Ethanol-fueled vehicles are also worse than gasoline-powered ones, the study found.

“A lot of the technologies that we think of as being clean … are not better than gasoline,” co-author Julian Marshall said.

“Unfortunately, when a wire is connected to an electric vehicle at one end and a coal-fired power plant at the other end, the environmental consequences are worse than driving a normal gasoline-powered car,” said Ken Caldeira of the Carnegie Institution for Science, who was not involved in the study.

Coal is primary U.S. electricity source

Studies conducted by Climate Central in 2012 and 2013 had showed that the greenhouse gas emissions of vehicles running off electricity sourced from coal were worse than those of gasoline-powered vehicles. The new study confirmed those prior findings and also expanded them to encompass health impacts of various energy sources.

The researchers examined 10 different ways to power automobiles, including gasoline, diesel, liquid biofuels, compressed natural gas and electricity from a variety of sources, both conventional and alternative. They then calculated all the air pollution emitted from the process of producing the fuels (or batteries or electricity), as well as the pollution emitted during the vehicle’s operation. They then estimated the health and climate effects of these emissions.
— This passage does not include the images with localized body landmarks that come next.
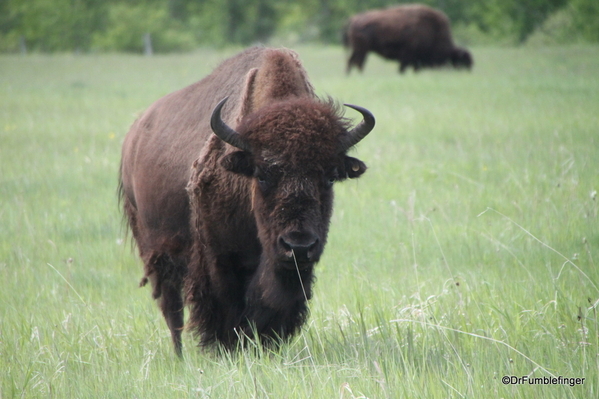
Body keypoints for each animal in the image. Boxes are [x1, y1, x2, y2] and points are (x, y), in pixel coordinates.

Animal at [118, 47, 376, 356]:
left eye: (329, 177)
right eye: (262, 175)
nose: (297, 246)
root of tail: (133, 136)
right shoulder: (220, 258)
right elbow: (225, 306)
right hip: (155, 250)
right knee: (172, 309)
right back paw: (180, 357)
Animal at [344, 4, 472, 74]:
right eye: (463, 62)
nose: (468, 72)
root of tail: (354, 18)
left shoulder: (414, 60)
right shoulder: (407, 56)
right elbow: (403, 69)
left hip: (358, 49)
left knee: (352, 61)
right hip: (362, 50)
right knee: (358, 63)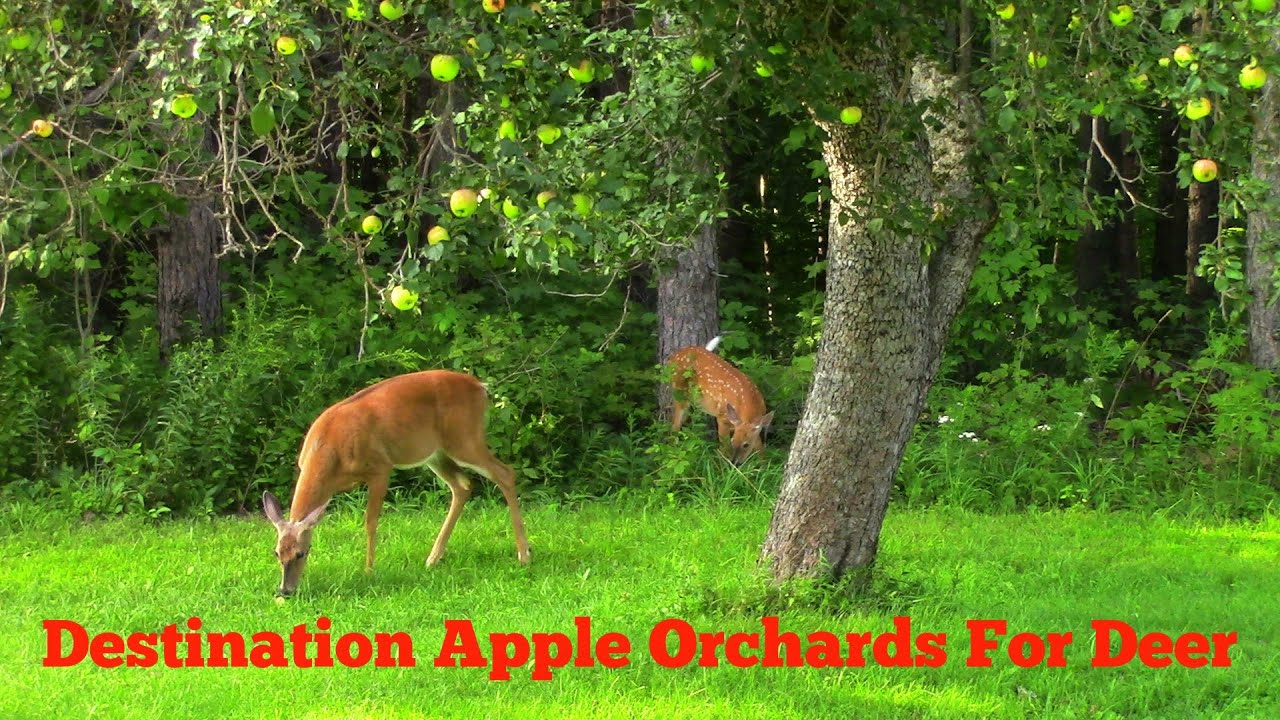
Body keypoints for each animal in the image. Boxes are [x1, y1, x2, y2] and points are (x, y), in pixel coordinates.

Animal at [261, 370, 530, 597]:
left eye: (301, 553)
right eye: (277, 552)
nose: (285, 591)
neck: (329, 450)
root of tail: (480, 387)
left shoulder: (380, 468)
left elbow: (370, 522)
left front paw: (369, 571)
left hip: (465, 438)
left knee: (505, 473)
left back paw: (524, 554)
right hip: (436, 453)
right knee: (463, 485)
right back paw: (433, 558)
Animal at [668, 336, 774, 464]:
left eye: (746, 445)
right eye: (733, 441)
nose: (735, 462)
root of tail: (674, 356)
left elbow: (760, 448)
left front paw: (765, 465)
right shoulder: (722, 417)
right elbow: (724, 448)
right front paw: (722, 467)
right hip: (679, 390)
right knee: (675, 424)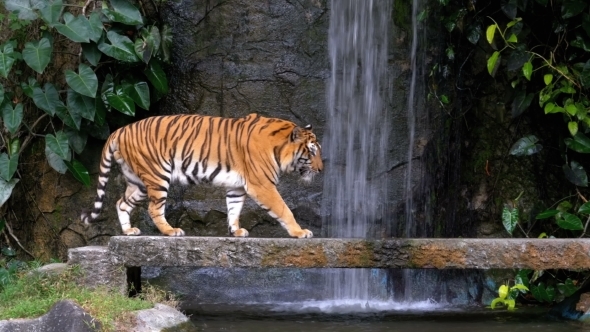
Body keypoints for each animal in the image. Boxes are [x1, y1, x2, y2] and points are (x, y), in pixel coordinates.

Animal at [81, 113, 324, 237]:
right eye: (312, 151)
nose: (322, 169)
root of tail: (121, 129)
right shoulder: (262, 185)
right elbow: (283, 209)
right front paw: (300, 232)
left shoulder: (237, 187)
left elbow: (233, 209)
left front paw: (235, 231)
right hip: (157, 176)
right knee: (153, 208)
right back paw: (171, 231)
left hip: (139, 181)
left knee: (121, 202)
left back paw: (128, 231)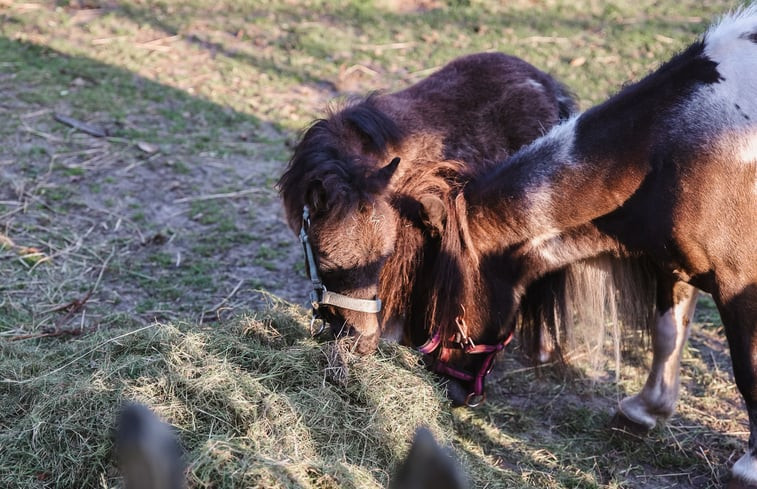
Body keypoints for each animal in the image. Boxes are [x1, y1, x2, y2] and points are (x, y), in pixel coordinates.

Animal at [416, 6, 756, 484]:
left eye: (444, 300)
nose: (450, 390)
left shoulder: (740, 285)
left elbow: (747, 372)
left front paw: (750, 466)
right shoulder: (677, 266)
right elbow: (667, 334)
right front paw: (644, 411)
Researcher Jason Hill emphasized that just looking at the emissions from a vehicle’s tailpipe can dramatically underestimate a fuel source’s health and environmental impact. For example, ethanol fuels are also responsible for air pollution released from the vehicles used to grow the corn, from the soil following the application of fertilizer, and from the process of fermenting and distilling the corn into ethanol.

When it come to electric vehicles, the source of the electricity is the key question. According to the U.S. Department of Energy, 39 percent of the country’s electricity comes from coal, 27 percent from natural gas, about 20 percent from nuclear power, 7 percent from dams or water turbines, and 6 percent from all other sources.

Coal, ethanol more lethal than gasoline

The researchers found that electric cars run from coal actually kill 360 percent more people than cars run from gasoline, due to increased soot and smog emissions. They also emit significantly more carbon dioxide, a greenhouse gas.

In contrast, natural gas-powered electric cars would only kill half as many people as gasoline-powered cars. Electric cars powered from wind or water energy would cause only 25 percent as many air-pollution-related deaths. Hybrid and diesel engines were also lower-impact than gasoline engines.

Ethanol, in contrast, causes 80 percent more air pollution-related deaths than gasoline, and also emits more greenhouse gases.

“If we’re using ethanol for environmental benefits, for air quality and climate change, we’re going down the wrong path,” Hill said.

“Any honest accounting of greenhouse gas mitigation strategies must… consider the possibility of unintended consequences,” said Timothy Johnson of Duke University, who was not involved in the study.

Johnson noted that other impacts of different energy sources might include local environmental effects of producing or using the fuels, such as increased air pollution from truck traffic to ethanol refineries.

“While these considerations go beyond the paper’s focus on air quality, the study reminds us that we need to widen our analytical boundaries if we are going to address greenhouse gas emissions sustainably,” Johnson said.

Another impact might be destruction of water supplies due to mining for raw materials for solar panels, batteries or other alternative energy sources.